Once you’ve trained a BERTopic model, each document is assigned a dominant topic. You can use this assignment to extract all posts that belong to a specific topic for closer analysis, visualization, or downstream tasks.

For instance, let's create a new dataframe with all posts that have topic 2 as the dominant topic.

In [58]:
# Get indices of posts with topic 2
topic_num = 2
topic_2_indices = [i for i, t in enumerate(topics) if t == topic_num]
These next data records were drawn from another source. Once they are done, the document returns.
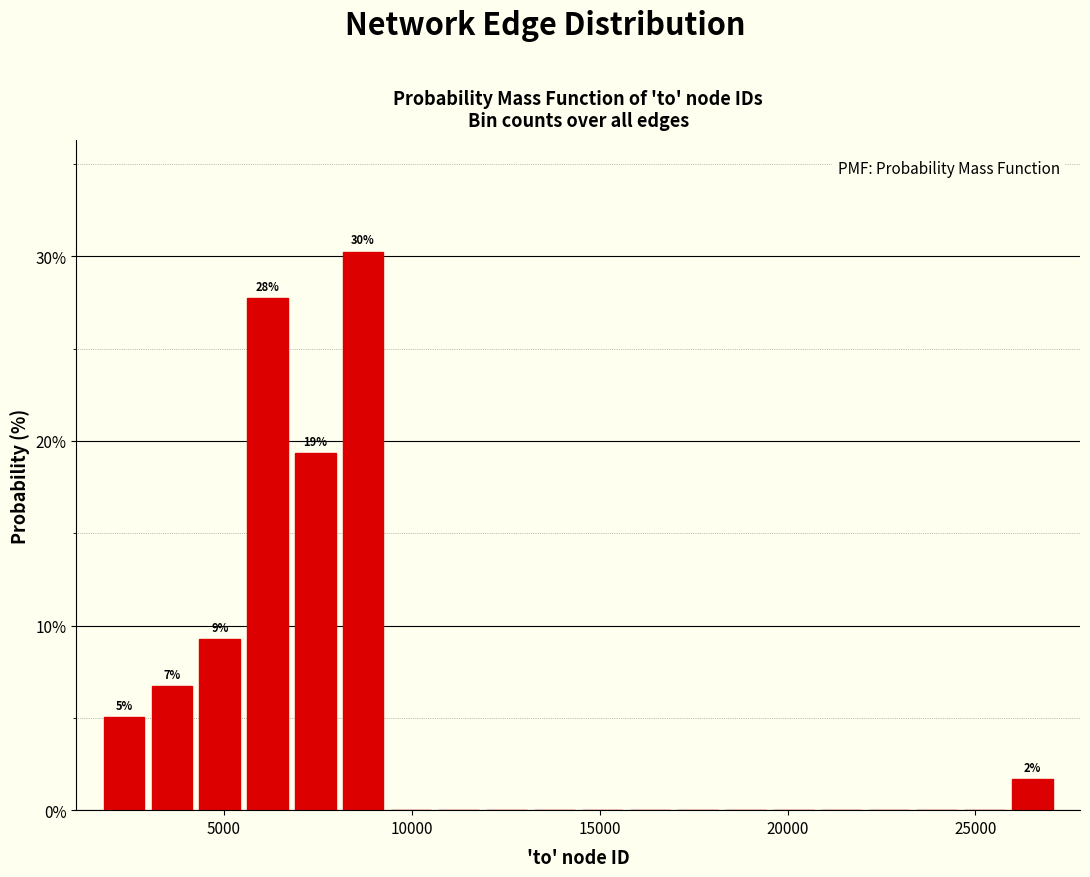

Read against the x-axis, roughly where is the centre of the tallest bar?

8500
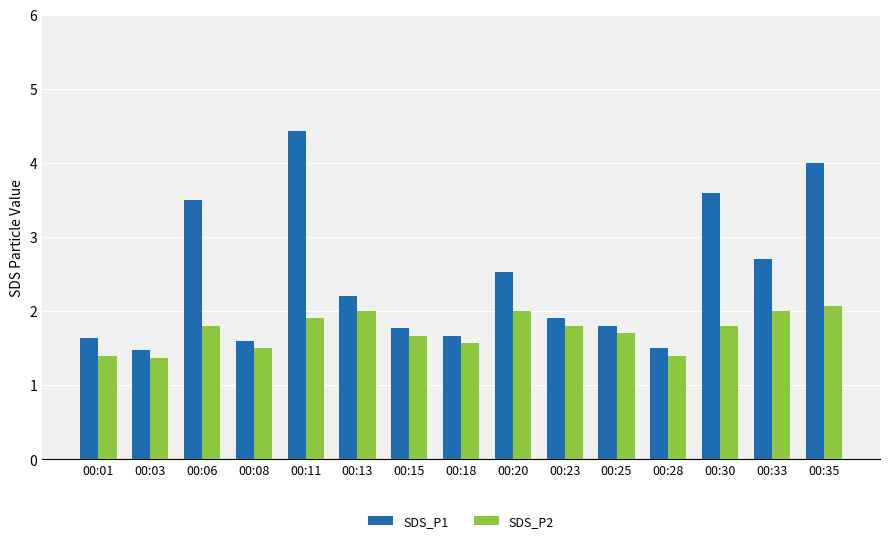

How many groups of bars are there?

15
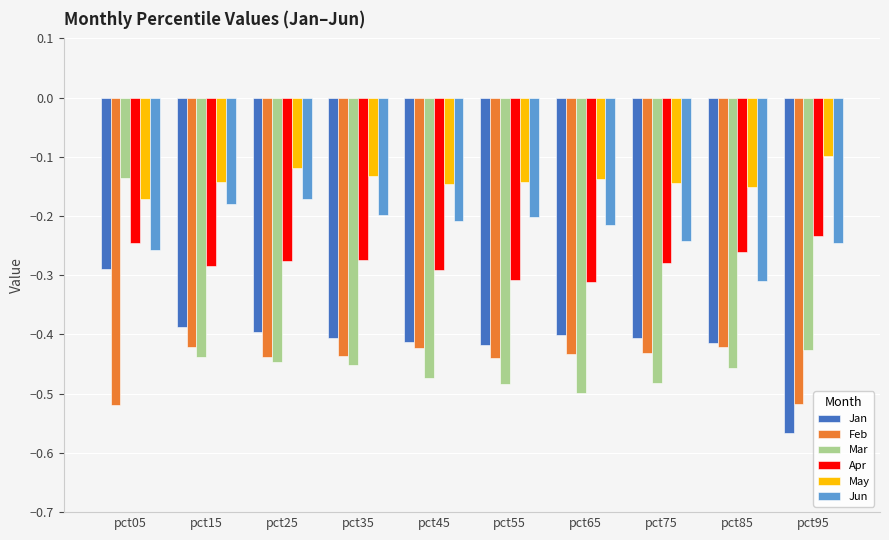

At which category does the chart reach its minimum across all series?

pct95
df_topic_2 = df.iloc[topic_2_indices].copy()
df_topic_2['dominant_topic'] = topic_num

In [60]:
df_topic_2[:5]

Unnamed: 0,idint,idstr,created,self,nsfw,author,title,url,selftext,score,subreddit,distinguish,textlen,num_comments,flair_text,flair_css_class,augmented_at,augmented_count,pp_text,dominant_topic
38,595325362,t3_9ufvzm,1541441116,1.0,0.0,Bumbarass2001,AITA For telling my girlfriend to get an abort...,,Me and my girlfriend have been in a sexually a...,671.0,AmItheAsshole,,774.0,705.0,Everyone Sucks,ass,,,girlfriend sexually_active relationship past y...,2
39,595912032,t3_9usgo0,1541538722,1.0,0.0,MrTaylor11,AITA for telling my girlfriend that if she wan...,,My long time girlfriend told me recently that ...,17247.0,AmItheAsshole,,423.0,2355.0,Not the A-hole,not,,,long time girlfriend told recently interested ...,2
53,601928856,t3_9ydfa0,1542602086,1.0,0.0,Thinkcali,AITA for asking my faithful girlfriend for a p...,,Why do we take people at their word for the la...,201.0,AmItheAsshole,,697.0,386.0,,,,,people word largest decision life raise child ...,2
65,606566007,t3_a14tbr,1543398570,1.0,0.0,Outlashed,AITA for telling my GF to get an abort?,,"Reference: I'm 22, she's 23. - Europe.\n\nWe s...",6961.0,AmItheAsshole,,2888.0,2491.0,Not the A-hole,not,,,reference europe started dating mid august tol...,2
66,607003408,t3_a1e6ts,1543466883,1.0,0.0,waterglass1986,AITA for abandoning my pregnant girlfriend,,My girlfriend of two years got pregnant a few ...,11760.0,AmItheAsshole,,794.0,2203.0,Not the A-hole,not,,,girlfriend years got pregnant months_ago condo...,2


## 💭 Reflection: Why Extracting Topic-Specific Posts Matters

You can now output this DF as a CSV file and do any of the analyses we are considering on this dataframe, to get a better insight into this specific topic. Some things to consider:

- **Do close reading at scale:** Instead of reading all posts blindly, you can target a subset organized around a common discourse or theme like family conflict, workplace dynamics, or gendered expectations.
- **Investigate interpretive boundaries:** Some posts may straddle multiple themes or fall into unexpected clusters—these are good entry points for discussing ambiguity, interpretive friction, and the limits of topic modeling.